In their twice-yearly report, the institutes more than doubled their previous forecast for Europe's top economy, projecting output growth of 3.5 percent in 2010, dropping to 2.0 percent next year.
This would be the strongest growth since European Union records began and the best rate since the post-reunification boom in 1991.
The positive economic performance is expected to cut unemployment numbers to below the psychologically significant three-million mark next year for the first time since 1992, the institutes added.
"The German economy is in an upswing. It is on good track to make up for the fall in production caused by the crisis," the report said.

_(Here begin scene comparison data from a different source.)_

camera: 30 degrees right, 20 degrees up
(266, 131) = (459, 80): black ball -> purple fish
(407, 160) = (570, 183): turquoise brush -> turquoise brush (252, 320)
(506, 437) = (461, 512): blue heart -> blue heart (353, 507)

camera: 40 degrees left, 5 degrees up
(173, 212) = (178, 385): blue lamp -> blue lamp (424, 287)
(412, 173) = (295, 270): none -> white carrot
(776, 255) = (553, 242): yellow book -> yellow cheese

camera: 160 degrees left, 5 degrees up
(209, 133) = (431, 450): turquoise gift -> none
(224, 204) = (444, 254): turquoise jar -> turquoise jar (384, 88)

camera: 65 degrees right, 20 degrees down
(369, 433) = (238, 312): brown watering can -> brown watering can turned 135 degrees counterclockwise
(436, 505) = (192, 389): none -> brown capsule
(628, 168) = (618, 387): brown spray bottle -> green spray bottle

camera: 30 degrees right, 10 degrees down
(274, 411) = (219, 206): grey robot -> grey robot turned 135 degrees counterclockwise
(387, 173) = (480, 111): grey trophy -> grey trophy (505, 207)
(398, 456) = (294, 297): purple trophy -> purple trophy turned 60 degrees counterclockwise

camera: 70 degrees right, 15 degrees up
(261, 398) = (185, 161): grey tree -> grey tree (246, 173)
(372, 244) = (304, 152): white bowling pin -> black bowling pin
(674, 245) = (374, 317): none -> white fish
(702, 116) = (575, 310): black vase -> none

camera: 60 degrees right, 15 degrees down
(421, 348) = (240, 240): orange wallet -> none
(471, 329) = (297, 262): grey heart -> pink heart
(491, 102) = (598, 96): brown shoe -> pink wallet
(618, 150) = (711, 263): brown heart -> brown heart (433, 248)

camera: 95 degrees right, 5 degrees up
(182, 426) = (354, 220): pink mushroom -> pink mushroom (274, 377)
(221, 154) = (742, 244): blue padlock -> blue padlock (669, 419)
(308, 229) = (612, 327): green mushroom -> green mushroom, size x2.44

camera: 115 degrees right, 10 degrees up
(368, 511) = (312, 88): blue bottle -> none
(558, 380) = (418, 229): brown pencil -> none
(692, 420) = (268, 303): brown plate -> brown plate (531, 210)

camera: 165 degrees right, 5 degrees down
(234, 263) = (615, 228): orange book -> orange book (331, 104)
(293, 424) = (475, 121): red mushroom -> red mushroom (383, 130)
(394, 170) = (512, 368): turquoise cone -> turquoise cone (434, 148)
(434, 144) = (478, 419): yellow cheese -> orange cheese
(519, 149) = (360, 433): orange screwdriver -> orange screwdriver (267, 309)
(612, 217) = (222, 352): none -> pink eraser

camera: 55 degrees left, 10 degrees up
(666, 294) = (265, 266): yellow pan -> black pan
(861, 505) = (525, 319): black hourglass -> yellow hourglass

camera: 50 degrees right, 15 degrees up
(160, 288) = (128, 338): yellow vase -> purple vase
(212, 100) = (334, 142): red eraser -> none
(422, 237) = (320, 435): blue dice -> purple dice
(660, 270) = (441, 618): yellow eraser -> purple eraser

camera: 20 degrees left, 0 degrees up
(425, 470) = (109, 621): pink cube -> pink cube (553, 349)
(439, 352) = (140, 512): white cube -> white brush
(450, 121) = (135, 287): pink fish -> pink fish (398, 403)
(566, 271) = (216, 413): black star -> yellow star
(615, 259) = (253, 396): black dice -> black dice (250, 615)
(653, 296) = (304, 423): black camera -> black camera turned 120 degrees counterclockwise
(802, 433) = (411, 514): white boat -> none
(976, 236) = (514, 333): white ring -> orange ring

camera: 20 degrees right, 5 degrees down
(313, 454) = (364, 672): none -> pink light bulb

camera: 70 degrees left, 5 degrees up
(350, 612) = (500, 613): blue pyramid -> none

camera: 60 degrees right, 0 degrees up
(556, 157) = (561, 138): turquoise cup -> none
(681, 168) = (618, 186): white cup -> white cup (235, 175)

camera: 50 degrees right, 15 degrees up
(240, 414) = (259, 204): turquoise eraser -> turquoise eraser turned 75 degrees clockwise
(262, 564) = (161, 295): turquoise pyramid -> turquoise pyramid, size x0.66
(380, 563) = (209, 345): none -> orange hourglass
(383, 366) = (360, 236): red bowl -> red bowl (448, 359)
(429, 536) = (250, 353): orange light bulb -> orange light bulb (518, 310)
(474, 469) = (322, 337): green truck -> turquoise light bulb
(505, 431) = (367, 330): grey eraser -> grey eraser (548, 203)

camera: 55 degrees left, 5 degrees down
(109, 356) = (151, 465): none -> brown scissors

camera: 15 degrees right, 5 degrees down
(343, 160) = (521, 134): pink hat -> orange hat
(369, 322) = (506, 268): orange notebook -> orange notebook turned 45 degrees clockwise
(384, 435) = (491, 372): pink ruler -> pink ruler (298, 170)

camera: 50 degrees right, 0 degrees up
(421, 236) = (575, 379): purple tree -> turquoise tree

Speaking in Japan, where he is on an Asian tour, Economy Minister Rainer Bruederle welcomed the latest projections, saying they "confirmed the opinion of the government that we are enjoying a powerful upswing."
Germany, the world's second-biggest exporter after China, was hit hard by the financial crisis, as demand for its goods dried up around the world. It suffered the worst recession for 60 years in 2009, with output shrinking 4.7 percent.
In further good news for Chancellor Angela Merkel, the institutes projected that Germany's public deficit would be 2.7 percent of gross domestic product (GDP) in 2011, dropping below the EU's three-percent limit.
This would make Germany the first major eurozone country to get below the three-percent bar.
Spain and France both forecast a deficit of six percent of GDP in 2011 and Italy 3.9 percent, according to their governments.
Merkel's centre-right government currently forecasts 1.4 percent growth this year, but ministers have indicated that the projection will be raised when fresh estimates are released on October 21.